And let $$A=\{\uparrow,\downarrow,\to, \gets,\circlearrowleft,\circlearrowright\} $$
to be the *action space (control space)*.
Where $\uparrow,\downarrow$ is a translation of the ship along its long axis (forwards and backwards) and by $\to, \gets$ we denote translations of the ship perpendicular to that axis by one unit in each case.
$\circlearrowleft,\circlearrowright$ will be anticlockwise and clockwise rotations of the ship by one degree.
(Note: In future we should add momentum. The assumption that we should come to rest at the end of each of these small actions is clearly bad.)
Let the *reward function* $R:S\times A \to \mathbb{R}$ measure the cost of transition from state $s \in S$ under action $a \in A$ and the *environment function* be $E:S\times A \to S$ showing where in $S$ the object lands starting from $s$ under $a$.
Next, let $\pi:S\to A$ be the *policy* function which determines what action is taken given a state $s \in S$. A standard choice for this is the so called Greedy Function. The greedy function with respect to a given action-value cumulative reward function Q is given by $\pi_Q^*(s)=argmax_{a\in A} Q(s,a)$.
State-action cumulative reward function, $Q_{\pi,E}(s_0,a)=R(s_0,a)+\sum_{t=1}^\infty\gamma^t R(s_t,a_t)$. First action is given by $a$, and then after this the sequence of states and actions are defined by the environment $E$ and policy $\pi$ respectively.
Our objective is to find $\pi$ which $\textbf{maximises}$ *cumulative reward* $V_{\pi,E}(s_0) = \sum_{t=0}^\infty \gamma^tR(s_t,a_t)$, where $s_0,s_1,..$ and $a_0,a_1,...$ are the sequences of states and actions obtained by following $\pi$ from initial state $s_0$ in environment $E$.

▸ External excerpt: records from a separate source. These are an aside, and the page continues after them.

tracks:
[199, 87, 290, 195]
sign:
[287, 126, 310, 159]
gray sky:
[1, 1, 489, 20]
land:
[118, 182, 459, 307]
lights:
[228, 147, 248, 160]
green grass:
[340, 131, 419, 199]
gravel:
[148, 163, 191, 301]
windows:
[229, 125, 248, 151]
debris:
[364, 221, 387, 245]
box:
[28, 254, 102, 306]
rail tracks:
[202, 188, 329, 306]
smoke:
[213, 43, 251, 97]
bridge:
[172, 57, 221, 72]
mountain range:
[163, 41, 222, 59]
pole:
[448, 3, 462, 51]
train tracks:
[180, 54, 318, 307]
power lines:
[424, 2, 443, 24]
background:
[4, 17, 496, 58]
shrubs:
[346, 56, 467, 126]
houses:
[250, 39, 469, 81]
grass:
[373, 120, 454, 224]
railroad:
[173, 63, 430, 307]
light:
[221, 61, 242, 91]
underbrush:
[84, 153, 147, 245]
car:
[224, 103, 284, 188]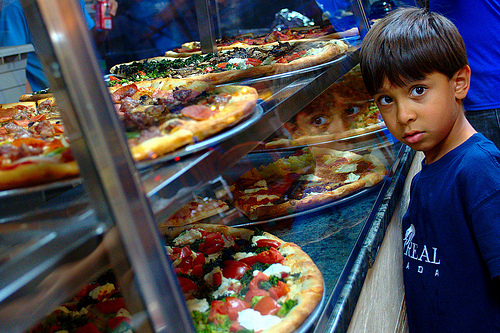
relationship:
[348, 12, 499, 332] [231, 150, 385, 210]
boy next to pizza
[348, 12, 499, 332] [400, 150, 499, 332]
boy wearing a blue shirt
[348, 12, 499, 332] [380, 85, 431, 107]
boy has brown eyes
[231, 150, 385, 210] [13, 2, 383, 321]
pizza on display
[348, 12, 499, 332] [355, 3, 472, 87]
boy has short hair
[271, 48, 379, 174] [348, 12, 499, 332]
reflection of boy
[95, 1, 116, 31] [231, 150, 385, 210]
soda can behind pizza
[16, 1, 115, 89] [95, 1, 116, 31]
person holding soda can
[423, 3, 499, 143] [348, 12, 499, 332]
person behind boy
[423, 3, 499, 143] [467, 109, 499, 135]
person wearing jeans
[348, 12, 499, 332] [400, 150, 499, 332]
boy wearing blue shirt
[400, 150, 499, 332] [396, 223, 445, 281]
shirt has logo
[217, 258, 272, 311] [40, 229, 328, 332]
tomatoes on top of pizza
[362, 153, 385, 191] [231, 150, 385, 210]
crust of pizza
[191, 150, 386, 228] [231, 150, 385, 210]
tray under pizza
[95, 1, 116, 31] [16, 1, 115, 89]
soda can held by person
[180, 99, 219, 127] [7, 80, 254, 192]
pepperoni on top of pizza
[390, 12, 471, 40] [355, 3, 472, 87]
light reflected on hair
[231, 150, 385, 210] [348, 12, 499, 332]
pizza next to boy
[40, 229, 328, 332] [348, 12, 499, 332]
pizza next to boy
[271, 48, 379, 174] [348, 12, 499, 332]
reflection in window of boy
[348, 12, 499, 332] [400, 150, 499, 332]
boy wears a shirt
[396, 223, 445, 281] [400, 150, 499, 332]
logo on shirt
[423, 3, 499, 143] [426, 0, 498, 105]
person wearing a bright shirt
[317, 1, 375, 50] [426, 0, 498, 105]
reflection of bright shirt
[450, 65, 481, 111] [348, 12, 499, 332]
ear of a boy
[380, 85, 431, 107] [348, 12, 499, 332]
eyes of boy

Define place-holder reward function:
$$
R(s,a)=
\begin{cases}
-10,& if\quad a\in\{\uparrow,\downarrow\}\\
-100,& if \quad a\in\{\leftarrow,\rightarrow\}\\
-1,& if \quad a\in\{\circlearrowleft,\circlearrowright\}
\end{cases}
$$
Given $(x,y)$, orientation $\theta$ and a distance $d$ to travel, we'll end up:
$\uparrow$ : $x_{new} = x+d\cdot\cos(\frac{\theta \pi}{180})$
$\quad$ $y_{new} = y+d\cdot\sin(\frac{\theta \pi}{180})$
$\downarrow$ : $x_{new} = x+d\cdot\cos(\frac{\theta \pi}{180} +\pi)$
$\quad$ $y_{new} = y+d\cdot\sin(\frac{\theta \pi}{180} + \pi)$
$\leftarrow$: $x_{new} = x+d\cdot\cos(\frac{\theta \pi}{180} +\frac{\pi}{2})$
$\quad$ $y_{new} = y+d\cdot\sin(\frac{\theta \pi}{180} + \frac{\pi}{2})$
$\rightarrow$: $x_{new} = x+d\cdot\cos(\frac{\theta \pi}{180} -\frac{\pi}{2})$
$\quad$ $y_{new} = y+d\cdot\sin(\frac{\theta \pi}{180} - \frac{\pi}{2})$
This is a basic model which does not take into account time taken and very importantly the momentum because in our model above we assume that we move in increments: we start and end actions at a standstill.

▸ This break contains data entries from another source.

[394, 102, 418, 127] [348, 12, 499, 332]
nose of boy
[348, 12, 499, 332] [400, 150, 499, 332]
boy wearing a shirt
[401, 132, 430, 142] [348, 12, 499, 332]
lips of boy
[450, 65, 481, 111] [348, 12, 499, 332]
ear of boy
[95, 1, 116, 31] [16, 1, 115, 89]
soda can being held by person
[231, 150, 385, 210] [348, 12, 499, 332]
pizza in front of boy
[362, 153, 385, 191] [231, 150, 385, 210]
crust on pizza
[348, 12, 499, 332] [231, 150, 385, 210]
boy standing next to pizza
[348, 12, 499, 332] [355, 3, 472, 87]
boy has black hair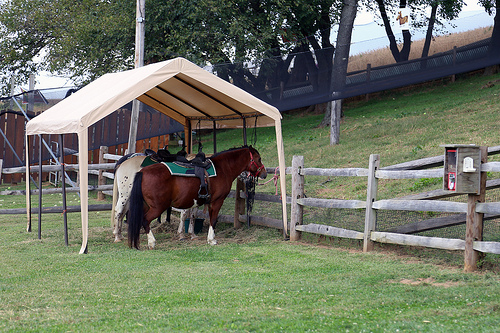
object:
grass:
[0, 246, 499, 332]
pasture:
[1, 0, 498, 331]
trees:
[412, 0, 458, 85]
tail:
[128, 171, 143, 250]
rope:
[247, 166, 280, 195]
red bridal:
[245, 148, 268, 180]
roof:
[20, 54, 283, 137]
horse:
[126, 144, 271, 252]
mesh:
[1, 0, 498, 169]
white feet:
[202, 231, 220, 245]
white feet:
[146, 240, 157, 248]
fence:
[0, 140, 500, 271]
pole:
[58, 137, 69, 244]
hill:
[325, 6, 500, 187]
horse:
[110, 148, 150, 244]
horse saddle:
[157, 142, 218, 206]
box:
[440, 142, 485, 195]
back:
[143, 149, 231, 183]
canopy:
[13, 46, 296, 246]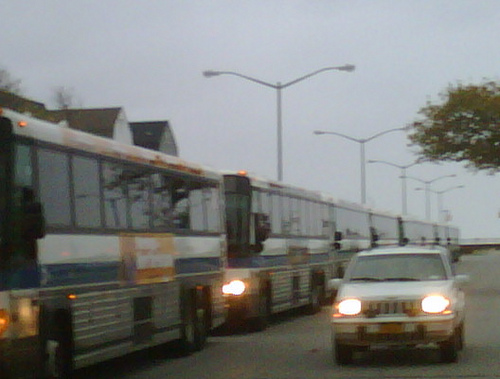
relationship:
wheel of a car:
[332, 340, 349, 363] [322, 242, 472, 362]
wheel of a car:
[440, 334, 456, 361] [322, 242, 472, 362]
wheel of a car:
[461, 322, 463, 346] [322, 242, 472, 362]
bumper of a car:
[334, 315, 455, 342] [322, 242, 472, 362]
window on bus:
[9, 141, 34, 190] [3, 108, 233, 377]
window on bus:
[33, 144, 73, 231] [3, 108, 233, 377]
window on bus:
[71, 150, 103, 230] [3, 108, 233, 377]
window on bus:
[102, 155, 132, 231] [3, 108, 233, 377]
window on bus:
[126, 160, 152, 230] [3, 108, 233, 377]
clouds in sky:
[0, 0, 499, 241] [2, 1, 493, 238]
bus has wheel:
[3, 108, 233, 377] [192, 287, 219, 340]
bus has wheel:
[3, 108, 233, 377] [177, 289, 202, 356]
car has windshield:
[325, 243, 469, 366] [347, 253, 451, 283]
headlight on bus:
[210, 267, 253, 301] [11, 162, 468, 354]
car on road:
[327, 243, 470, 369] [122, 250, 499, 377]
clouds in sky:
[164, 29, 342, 126] [55, 22, 493, 200]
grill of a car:
[362, 294, 422, 324] [306, 170, 455, 370]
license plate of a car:
[375, 319, 407, 337] [327, 243, 470, 369]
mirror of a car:
[319, 270, 345, 299] [322, 242, 472, 362]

First improvement would be to add time as a new dimension to the action space:
$$A=\{\uparrow,\downarrow,\to, \gets,\circlearrowleft,\circlearrowright\} \times \{1,10,50\} $$
which we could interprete as time taken in seconds to perform a given action (e.g. at slow, normal or fast speed).
This would result in reward function looking more like
$$
R(s,a)=
\begin{cases}
-10 \gamma_{1}(t),& if\quad a\in\{\uparrow,\downarrow\} \times \{1, 10, 50 \} \\
-100\gamma_{2}(t),& if \quad a\in\{\leftarrow,\rightarrow\} \times \{1, 10, 50 \} \\
-\gamma_{3}(t),& if \quad a\in\{\circlearrowleft,\circlearrowright\} \times \{1, 10, 50 \}
\end{cases}
$$
for some appropriate $\gamma_{i}:\{1, 10, 50 \} \to \mathbb{R}, i=1,2,3$.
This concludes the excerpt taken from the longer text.